What Are Mathematical Signal Conditioners?

When doing data acquisition, you will almost always need some signal conditioning. Whether you’re dealing with noise, offsets, or just trying to get a better measurement, signal conditioners are an essential part of the data acquisition process.

Let’s look at what mathematical signal conditioners are and the different types available.

What Is a Mathematical Signal Conditioner?

Signal conditioners are devices that modify an input signal to make it more suitable for further processing. This signal can involve amplification, filtering, or even changing the signal’s voltage level. In many cases, signal conditioners make an analog signal more compatible with a digital system.

Common Types of Signal Conditioners

Several signal conditioners are available on the market, each designed for a specific purpose. An amplifier, for example, increases the amplitude of a signal while keeping its other characteristics unchanged. This amplifier can be practical when the signal is too weak to measure accurately.

Filters are another common variation that you need to know about signal conditioning. These devices remove unwanted frequencies from a signal, which can help reduce noise or eliminate interference. Low-pass filters, for example, remove high-frequency components from a signal, while high-pass filters do the opposite.

Signal conditioners can also work well to change the voltage level of a signal. This change is often necessary when interfacing with two devices that operate at different voltage levels. For instance, many digital systems use signals with a voltage level of 3.3 V or 5 V, while many analog sensors operate at much higher voltages.

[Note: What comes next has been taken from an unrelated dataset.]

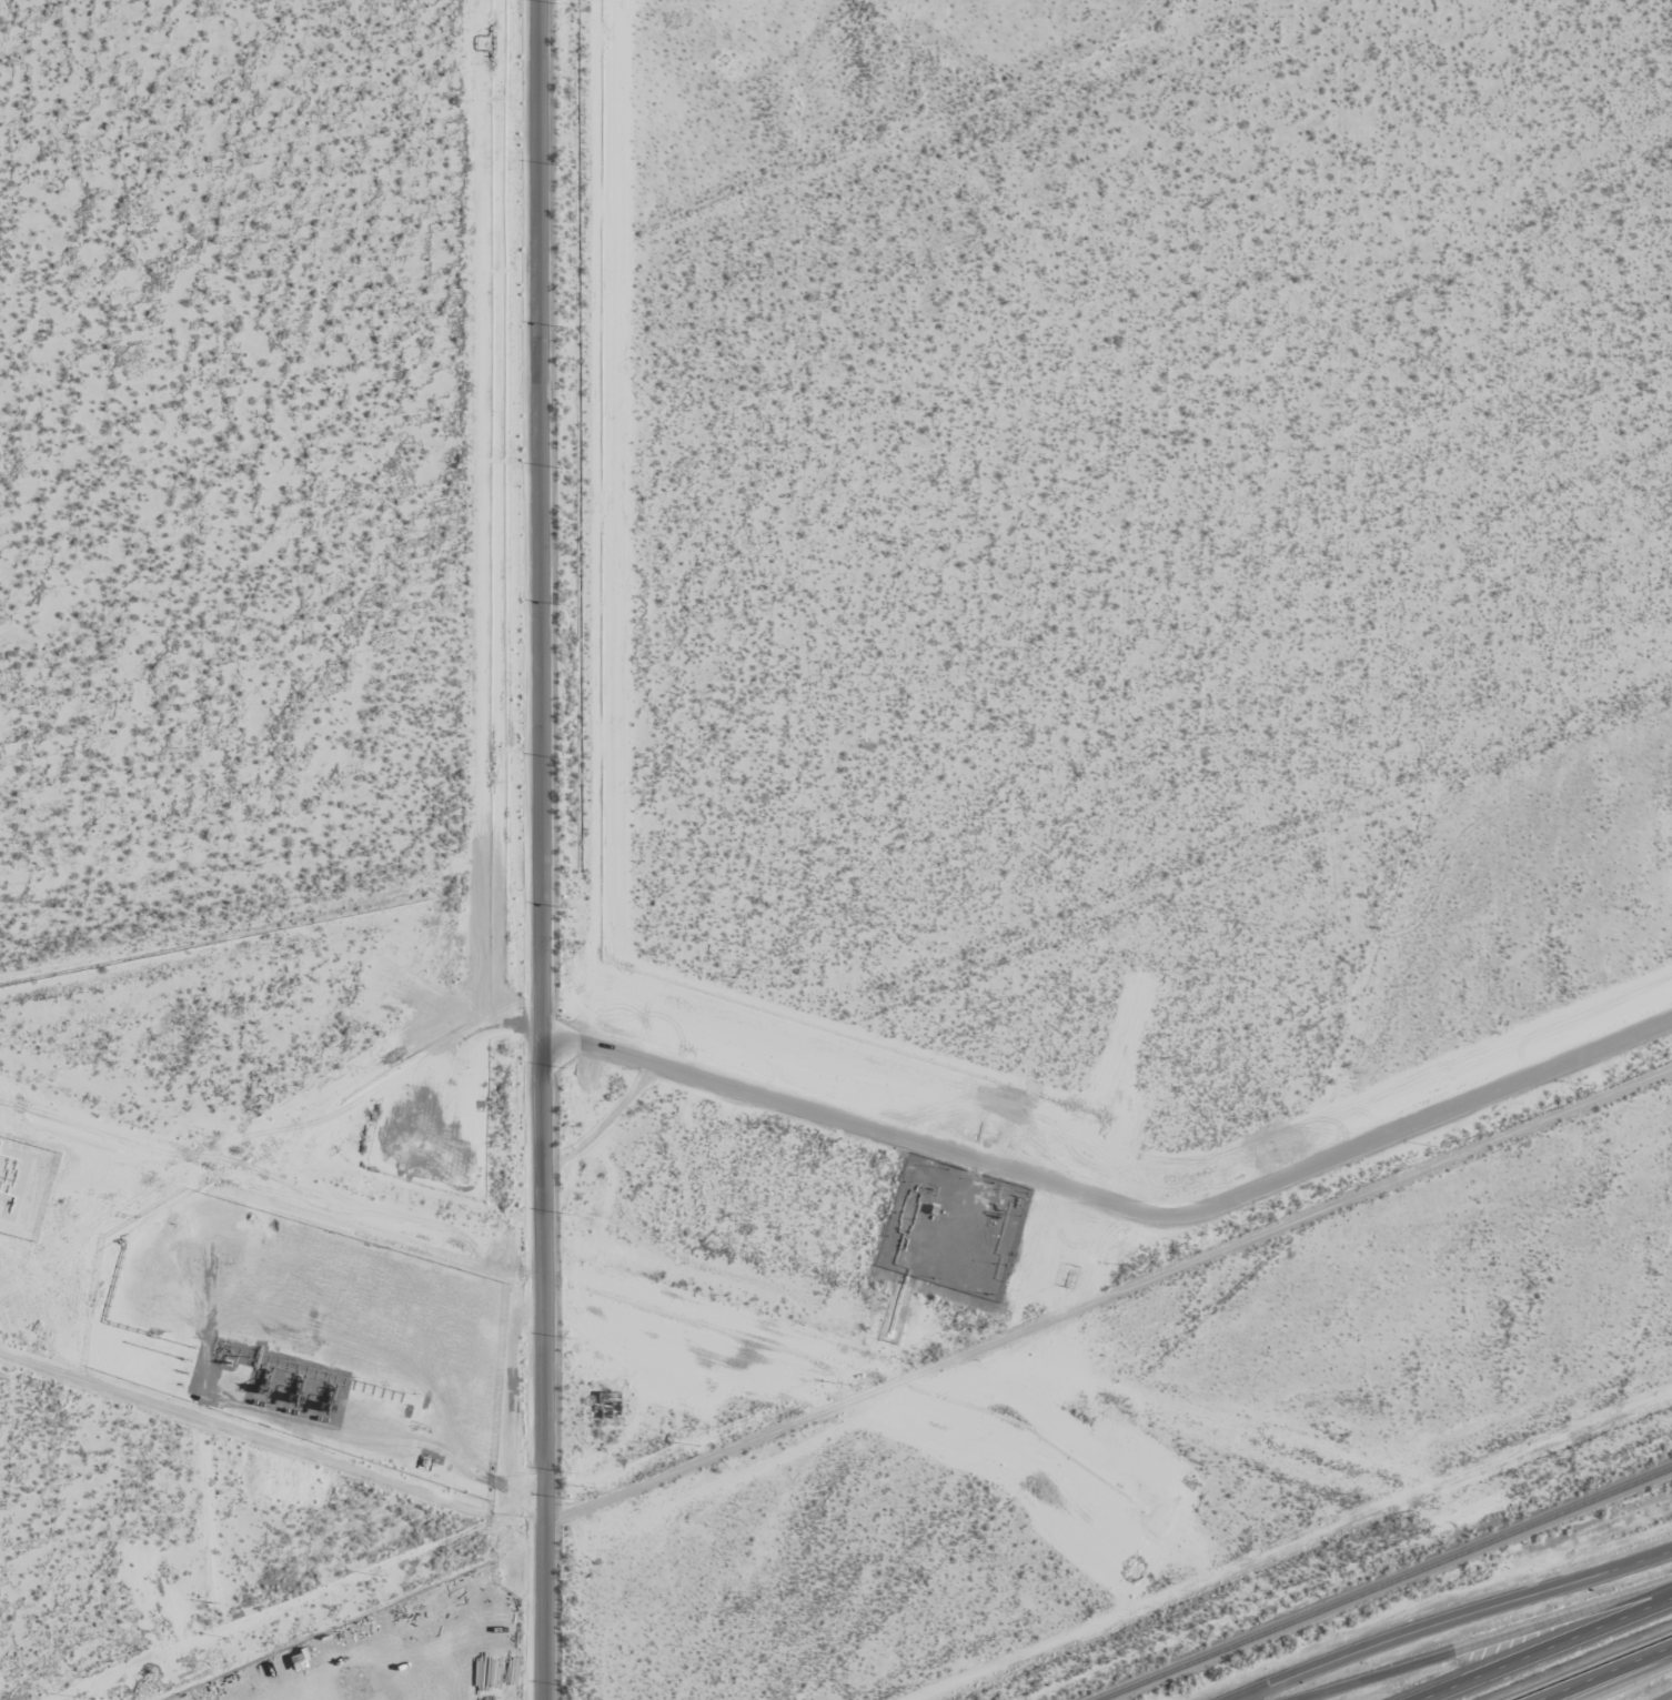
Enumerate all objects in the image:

When trying to interface these two devices, a signal conditioner effectively converts the sensor’s output voltage to the appropriate level for the digital system.

How To Choose a Signal Conditioner

When choosing a signal conditioner, there are a few factors you need to take into account.

1. You need to consider the type of signal you’re working with and the kind of processing you need to do.
2. You need to look at the signal conditioner’s input and output ranges to ensure it’s compatible with your system.
3. You need to consider the power requirements of the signal conditioner and make sure your data acquisition system can power it.

Signal conditioners are an essential part of any data acquisition system. By understanding how they work and the available types, you can choose the right signal conditioner for your application. 

Not only will this improve the quality of your measurements, but it will also make your data acquisition system more robust and reliable.